4. Find the right school district. Not all school districts can accommodate every child's needs. “I had one principal say, ‘I know what the law is, but I don't have enough money to pay my teachers to do what we need to do. Our school district is broke.’ He was very honest,” says Bruce H. Cohen, MD, FAAN, professor of pediatrics at Northeast Ohio Medical University and director of the NeuroDevelopmental Science Center at Children's Hospital Medical Center of Akron. “I've had patients sell their homes to move to a different school district in order to obtain excellent inclusion services or specialized non-inclusion services,” he says. “It sounds extreme, but when you consider that some outstanding autism programs are valued at $70,000 a year, the educational and financial benefit to the family is profound. If you live in a $150,000 home and are able to move to a $200,000 home in a district that can accommodate your child, it may be cheaper—and a better education—in the long run.”
5. Develop allies. Make nice with school officials and teachers, suggests Ann Henderson Tilton, MD, FAAN, professor of clinical neurology and chief of the section of child neurology at Louisiana State University Health Sciences Center in New Orleans. “When I sit down with a family, I emphasize that you gain more with honey than vinegar,” she says. “It's critical not to be adversarial.” Child's rights attorney Paul agrees. “Be sure to share information regarding the specifics of your child's disability as well as what works at home to reinforce and motivate learning,” she says. “Keeping the lines of communication open is instrumental to effective collaboration.” Paul also says you'll be a more effective advocate if you can take the emotion out of the process.

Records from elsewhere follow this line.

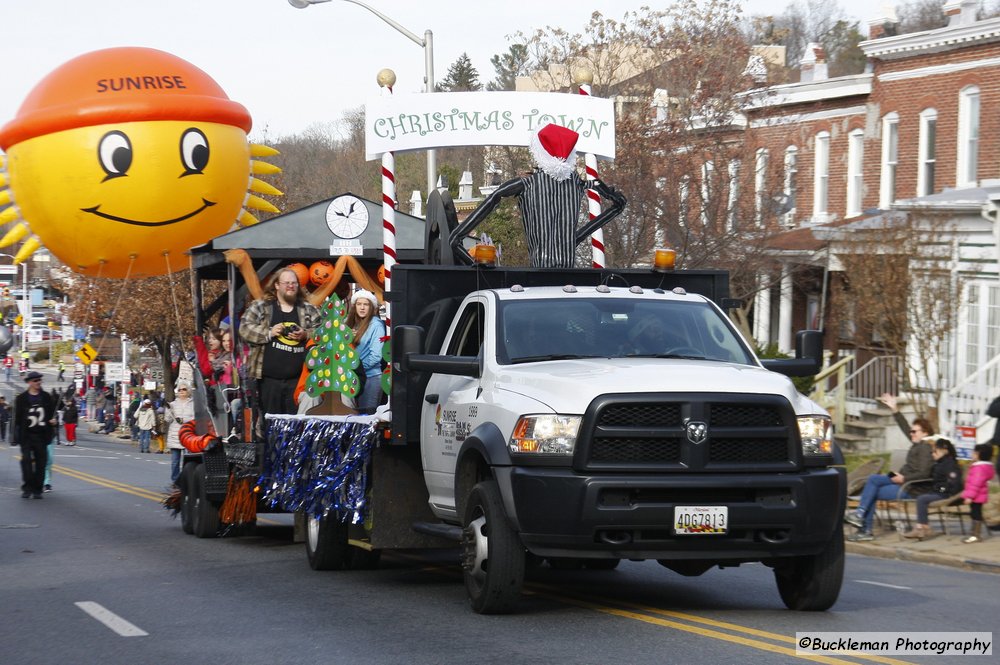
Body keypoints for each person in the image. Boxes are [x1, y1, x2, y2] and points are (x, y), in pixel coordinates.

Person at [240, 267, 321, 428]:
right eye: (286, 283)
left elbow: (324, 332)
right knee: (270, 426)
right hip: (269, 381)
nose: (290, 286)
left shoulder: (308, 309)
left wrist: (306, 334)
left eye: (294, 283)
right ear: (277, 285)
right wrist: (269, 332)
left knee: (296, 426)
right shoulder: (261, 307)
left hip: (299, 381)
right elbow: (244, 329)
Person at [845, 415, 935, 541]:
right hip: (902, 480)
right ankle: (863, 525)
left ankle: (863, 525)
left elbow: (925, 473)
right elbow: (904, 427)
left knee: (872, 481)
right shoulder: (917, 445)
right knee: (873, 484)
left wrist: (904, 478)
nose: (911, 433)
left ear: (925, 433)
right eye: (911, 431)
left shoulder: (926, 448)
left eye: (914, 431)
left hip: (911, 487)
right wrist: (895, 411)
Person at [902, 439, 963, 540]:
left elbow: (953, 483)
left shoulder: (950, 464)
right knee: (922, 497)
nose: (932, 454)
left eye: (935, 452)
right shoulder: (939, 463)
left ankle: (922, 527)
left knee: (922, 499)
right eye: (931, 452)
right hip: (938, 491)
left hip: (946, 494)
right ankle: (923, 528)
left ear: (945, 450)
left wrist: (941, 490)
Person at [12, 371, 57, 499]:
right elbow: (16, 420)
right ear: (29, 382)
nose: (38, 382)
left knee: (41, 463)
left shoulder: (46, 397)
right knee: (26, 461)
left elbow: (52, 415)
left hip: (41, 435)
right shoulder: (21, 399)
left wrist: (53, 422)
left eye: (39, 380)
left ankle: (37, 489)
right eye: (35, 380)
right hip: (26, 435)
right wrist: (14, 437)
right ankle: (27, 487)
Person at [346, 289, 386, 415]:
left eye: (366, 304)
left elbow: (376, 356)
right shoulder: (350, 325)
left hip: (370, 377)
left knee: (366, 416)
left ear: (372, 307)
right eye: (359, 304)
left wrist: (356, 369)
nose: (362, 308)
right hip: (351, 377)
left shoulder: (376, 325)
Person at [961, 443, 996, 544]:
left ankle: (975, 535)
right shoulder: (983, 467)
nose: (972, 454)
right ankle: (974, 533)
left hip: (976, 496)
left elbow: (975, 484)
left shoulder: (979, 468)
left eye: (974, 452)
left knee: (975, 514)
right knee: (976, 513)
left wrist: (969, 497)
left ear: (978, 454)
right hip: (979, 495)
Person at [162, 382, 195, 485]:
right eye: (179, 390)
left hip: (187, 435)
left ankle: (185, 480)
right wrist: (168, 411)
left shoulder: (193, 404)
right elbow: (167, 419)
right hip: (175, 435)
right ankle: (175, 480)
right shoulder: (173, 404)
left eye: (184, 389)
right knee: (175, 462)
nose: (181, 391)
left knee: (187, 460)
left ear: (188, 391)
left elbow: (195, 418)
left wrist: (184, 420)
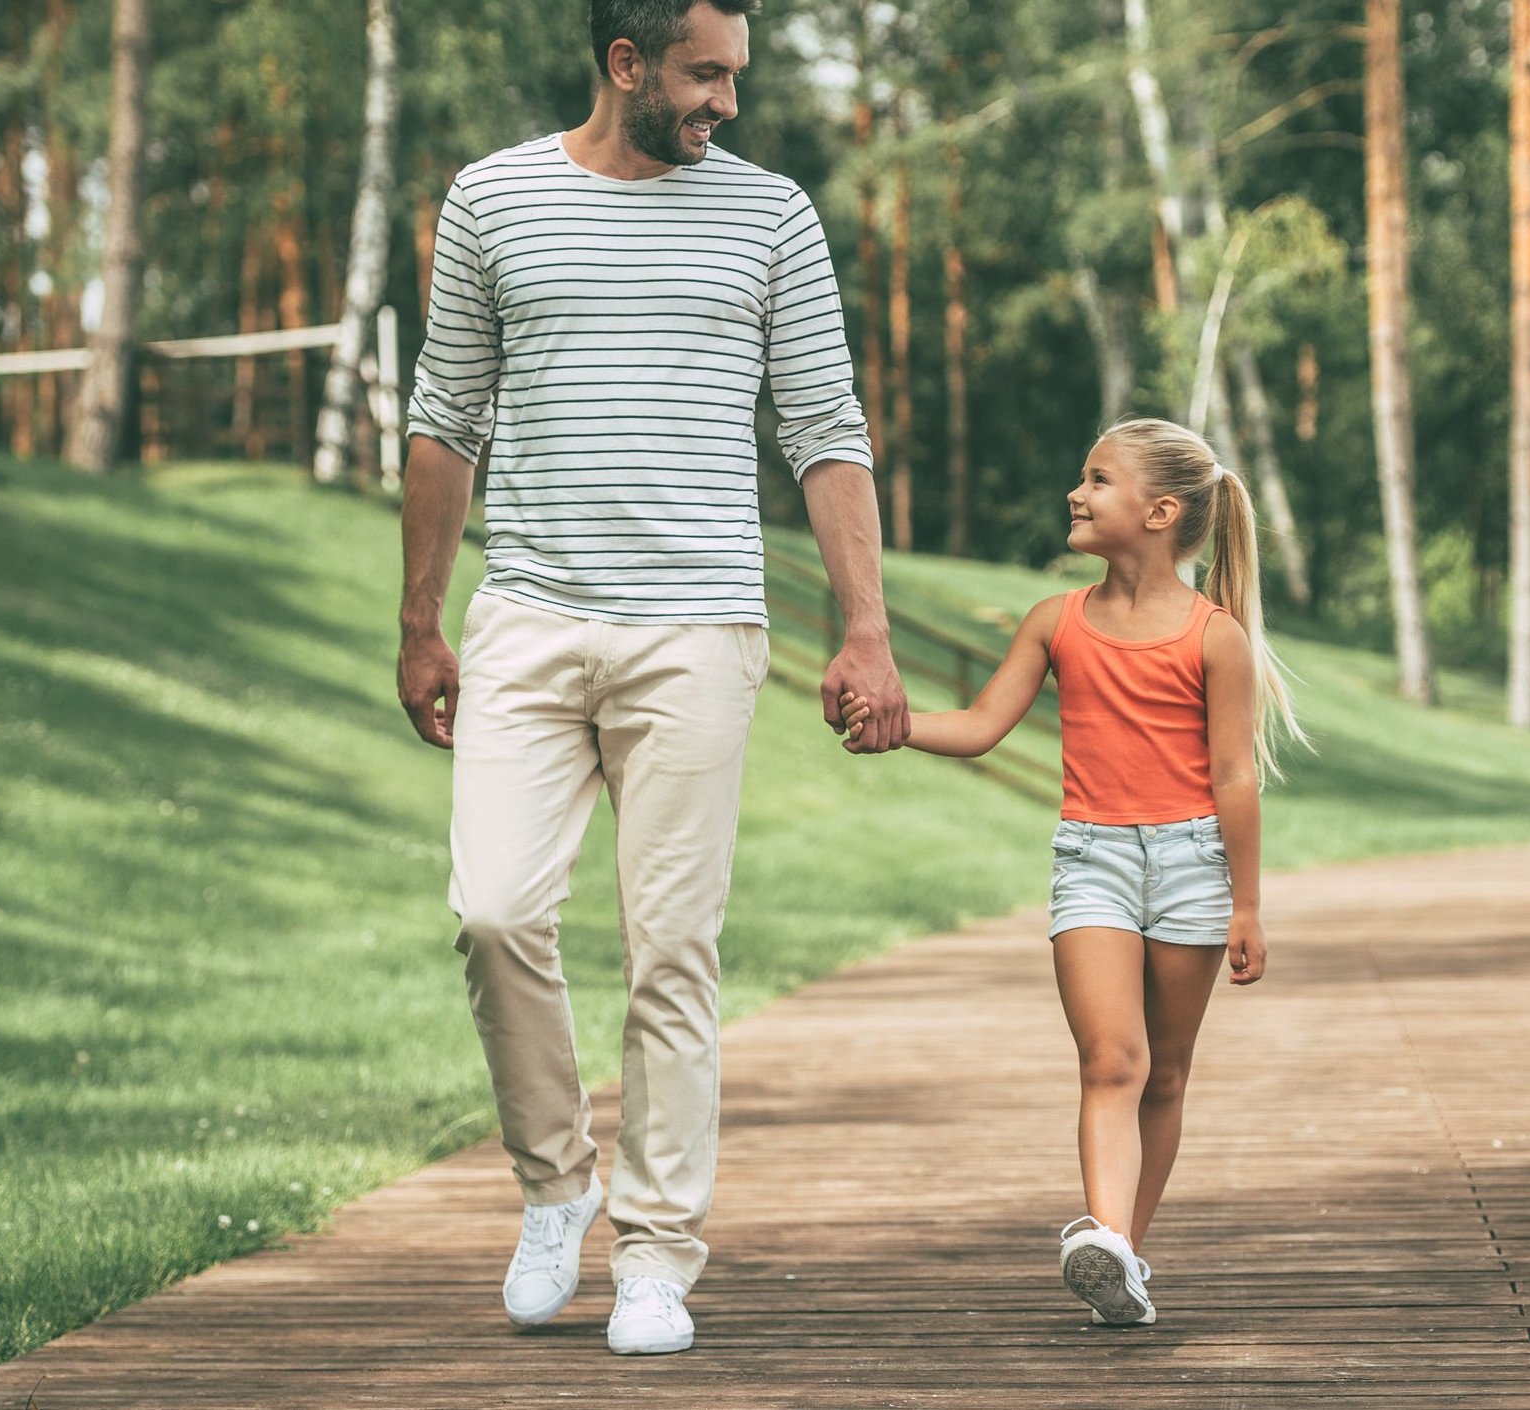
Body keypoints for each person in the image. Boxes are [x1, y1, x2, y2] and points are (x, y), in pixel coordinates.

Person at [394, 0, 907, 1358]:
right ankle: (558, 1184)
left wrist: (866, 626)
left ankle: (656, 1253)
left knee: (670, 950)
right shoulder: (494, 198)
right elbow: (446, 415)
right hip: (528, 618)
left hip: (696, 632)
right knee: (494, 910)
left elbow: (822, 425)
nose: (725, 101)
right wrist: (419, 620)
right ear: (624, 64)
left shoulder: (771, 219)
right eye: (702, 74)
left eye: (734, 74)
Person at [843, 417, 1305, 1327]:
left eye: (1097, 481)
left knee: (1165, 1073)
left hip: (1191, 865)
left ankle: (1123, 1261)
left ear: (1161, 512)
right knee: (1111, 1060)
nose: (1076, 493)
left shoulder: (1214, 639)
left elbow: (1233, 778)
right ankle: (1107, 1240)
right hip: (1091, 858)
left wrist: (1246, 906)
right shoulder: (1056, 622)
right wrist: (892, 725)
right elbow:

6. Encourage play. Do what you can at home to make the school day easier. For example, children on the autism spectrum, especially those under age 6, benefit from simply playing with their parents, says Yolanda Holler-Managan, MD, FAAN, a pediatric neurologist at Children's Hospital of Chicago and assistant professor at Northwestern University Feinberg School of Medicine in Chicago. “You would be surprised how many parents have never played with their children,” she says. “Play is how younger children learn social and cognitive skills.” She suggests board games like Chutes and Ladders, which require taking turns and learning rules; coloring books to improve fine motor skills; and slime or Play-Doh to help with tactile sensitivities.
7. Learn to say thank you. Not once, but over and over again, says Furlong, who advises parents to thank everyone in sight. “The more you thank people, the more willing they are to give, and you're going to need a lot of giving.” Any small gesture—a note, cupcakes for the class if allowed—can make a difference, she says.
8. Invest adequate time. “Caring for a child with significant challenges is a full-time job, and it's often frustrating and difficult,” says Furlong. “Identifying a team of individuals who are capable and willing to help you navigate the challenges requires bidirectional communication and respect—and the shared goal of an optimal educational experience.”